• [Questions]
1) Using the passage about Jim and Linda, decide whether each statement agrees with it. (a) When they first met, Jim and Linda could hardly believe how alike they were. (b) Linda wants to keep their bank accounts separate. (c) Jim says Linda gives him straight answers to his questions. For each, answer yes or no and quote the words from the passage that decide it.
2) List everything the passage about Jim and Linda says they never imagined would be used as ammunition to win arguments or dismiss each other's feelings.

• [Text block]
---+---
Love & Ammunition are in the Air
In the beginning when Jim and Linda met they couldn’t believe how much alike they were. They laughed and talked for hours at a time. As time went on they shared their goals and dreams along with stories about their childhoods and past relationship experiences. Never in their wildest imagination did they believe their fears, past hurts, and doubts would be used as ammunition to win arguments or dismiss each other’s feelings in the years that lay ahead. Empathy and sympathy became things of the past.
Wherever Jim asked Linda where she was at a particular time she throws trust and insecurity issues in his face. “I’m not your ex! You really need to get over your trust issues!” Jim’s reply, “If you gave me straight answers to my questions I wouldn’t have any trust issues!”
Whenever Linda suggests all of their bank accounts should be joint accounts he throws abandonment issues in her face. “Just because your dad walked out on you doesn’t mean we have to be tied to the hip on everything! You need to get over your abandonment issues!” Linda’s reply, “If you weren’t hiding money from me I wouldn’t have abandonment issues!”
---+---
• [Recorded information]
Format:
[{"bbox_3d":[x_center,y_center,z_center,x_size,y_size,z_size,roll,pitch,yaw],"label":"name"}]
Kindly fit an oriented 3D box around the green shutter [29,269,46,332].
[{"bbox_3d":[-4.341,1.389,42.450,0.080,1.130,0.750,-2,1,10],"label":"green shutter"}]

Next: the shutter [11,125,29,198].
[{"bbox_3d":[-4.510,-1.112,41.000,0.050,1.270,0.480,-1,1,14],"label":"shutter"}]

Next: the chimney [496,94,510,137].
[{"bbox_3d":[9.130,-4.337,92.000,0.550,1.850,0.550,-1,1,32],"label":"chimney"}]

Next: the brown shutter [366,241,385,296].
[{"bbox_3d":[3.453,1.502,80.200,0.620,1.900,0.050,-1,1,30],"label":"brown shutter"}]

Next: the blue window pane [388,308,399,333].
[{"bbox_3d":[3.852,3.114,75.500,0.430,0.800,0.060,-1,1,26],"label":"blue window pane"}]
---+---
• [Task answers]
1)
(a) Yes: "In the beginning when Jim and Linda met they couldn’t believe how much alike they were."
(b) No: "Linda suggests all of their bank accounts should be joint accounts"
(c) No: "If you gave me straight answers to my questions I wouldn’t have any trust issues!"

2) Their fears, their past hurts, and their doubts.